DEDALUS_API_KEY=<your-dedalus-key>
MACHINE_ID=<your-machine-id>
1. Provision the machine once
import Dedalus from "dedalus-labs";
const dedalus = new Dedalus({ apiKey: process.env.DEDALUS_API_KEY! });
const m = await dedalus.machines.create({ vcpu: 1, memory_mib: 1024, storage_gib: 10 });
// One-time setup: install whatever your job needs, persists forever.

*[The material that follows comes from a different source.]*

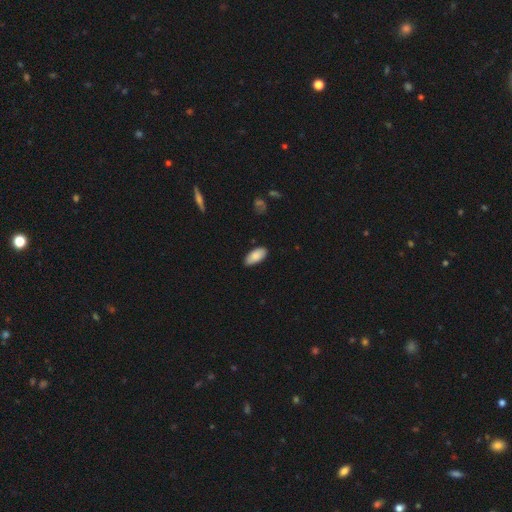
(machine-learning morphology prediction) smooth-or-featured: smooth: 87% | featured or disk: 7% | star or artifact: 6%
  how-rounded: in between: 92% | cigar-shaped: 6% | round: 2%
  merging: none: 82% | minor disturbance: 14% | major disturbance: 2% | merger: 1%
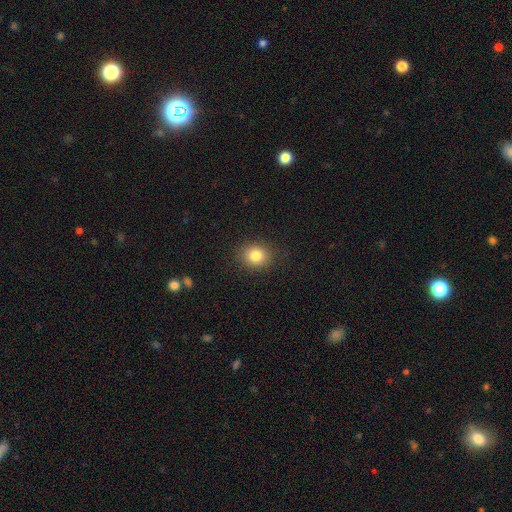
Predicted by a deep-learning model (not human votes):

await runAndWait(m.machine_id, ["/bin/bash", "-c",
"apt-get update && apt-get install -y postgresql-client rclone && rclone config",
]);
console.log("MACHINE_ID=" + m.machine_id);
const fresh = await dedalus.machines.retrieve(m.machine_id);
await dedalus.machines.sleep(m.machine_id, { "If-Match": fresh.revision });
2. The job runner
async function runAndWait(machineId: string, command: string[], timeoutMs = 600_000) {
const exc = await dedalus.machines.executions.create(machineId, { command, timeout_ms: timeoutMs });
let status = exc.status;
while (status !== "succeeded" && status !== "failed") {
await new Promise((r) => setTimeout(r, 500));
const cur = await dedalus.machines.executions.retrieve(machineId, exc.execution_id);
status = cur.status;
}
return dedalus.machines.executions.output(machineId, exc.execution_id);
}
async function runCron() {
const id = process.env.MACHINE_ID!;
let m = await dedalus.machines.retrieve(id);
await dedalus.machines.wake(id, { "If-Match": m.revision });
const out = await runAndWait(id, ["/bin/bash", "-c",
"pg_dump $DATABASE_URL | gzip | rclone rcat backup:nightly/$(date -I).sql.gz",
], 300_000);
console.log(out.stdout);
m = await dedalus.machines.retrieve(id);
await dedalus.machines.sleep(id, { "If-Match": m.revision });
}
runCron().catch((e) => { console.error(e); process.exit(1); });
Run this script from any cron source: GitHub Actions on a schedule, EventBridge, your own k8s CronJob, even another sleeping VM running cron.
When this beats Lambda
- No 250 MB layer hacks. Run anything
apt-get installs.
- No 15-minute timeout. Set
timeout_ms to whatever the job needs.
- Stateful caches.
~/.cache/huggingface (40 GB of weights), ~/.cargo, build artifacts — all persist between runs without an S3 round-trip.
- Per-second billing while awake, zero while sleeping. A 4-second job costs 4 seconds.
- Real Linux. systemd services, persistent
crontab -e if you’d rather schedule inside the VM, full process tree.
Notes
timeout_ms on executions kills the process if it overruns. Without it, executions inherit a generous platform default — set it explicitly for cron.
- Auto-sleep is on by default (
idle_sleep_after_seconds: 300). Even if your script forgets to call sleep(), the machine slips back to zero cost five minutes later.
- Schedule the wake-up itself outside the VM. A sleeping VM can’t wake itself; you need an external scheduler to call
wake on the machine ID.
If-Match is a transitional requirement on mutations — see Lifecycle.